Page images and extracted text:
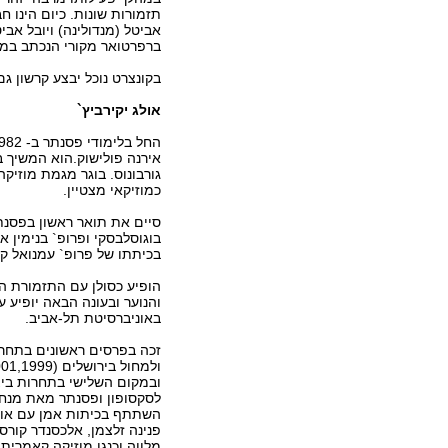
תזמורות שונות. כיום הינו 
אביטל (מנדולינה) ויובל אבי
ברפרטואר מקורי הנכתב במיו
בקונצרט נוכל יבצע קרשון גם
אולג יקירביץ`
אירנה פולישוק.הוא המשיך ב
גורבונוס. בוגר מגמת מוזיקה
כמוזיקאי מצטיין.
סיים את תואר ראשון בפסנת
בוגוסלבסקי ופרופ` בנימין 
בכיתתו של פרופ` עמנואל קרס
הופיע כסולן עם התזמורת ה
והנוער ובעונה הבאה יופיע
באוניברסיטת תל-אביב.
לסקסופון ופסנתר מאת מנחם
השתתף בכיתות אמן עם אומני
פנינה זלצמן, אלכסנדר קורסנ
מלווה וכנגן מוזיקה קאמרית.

* * *

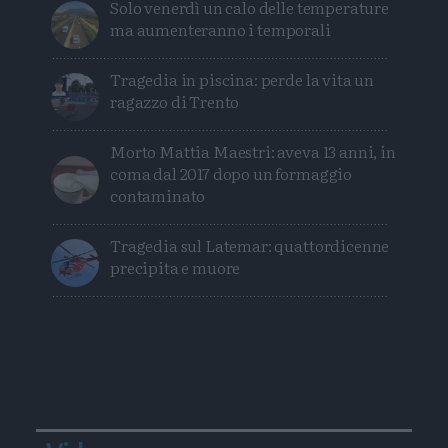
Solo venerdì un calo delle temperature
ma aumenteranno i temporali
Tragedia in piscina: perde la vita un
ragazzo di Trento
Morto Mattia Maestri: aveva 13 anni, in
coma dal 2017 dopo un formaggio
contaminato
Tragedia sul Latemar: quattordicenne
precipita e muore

» AIM OF THE TASK: All that belongs in your answer is the stretch of entries above from the line with "השתתף בכיתות אמן עם אומני" through the line with "מלווה וכנגן מוזיקה קאמרית.", printed exactly.

» WRITTEN RESPONSE:
השתתף בכיתות אמן עם אומני
פנינה זלצמן, אלכסנדר קורסנ
מלווה וכנגן מוזיקה קאמרית.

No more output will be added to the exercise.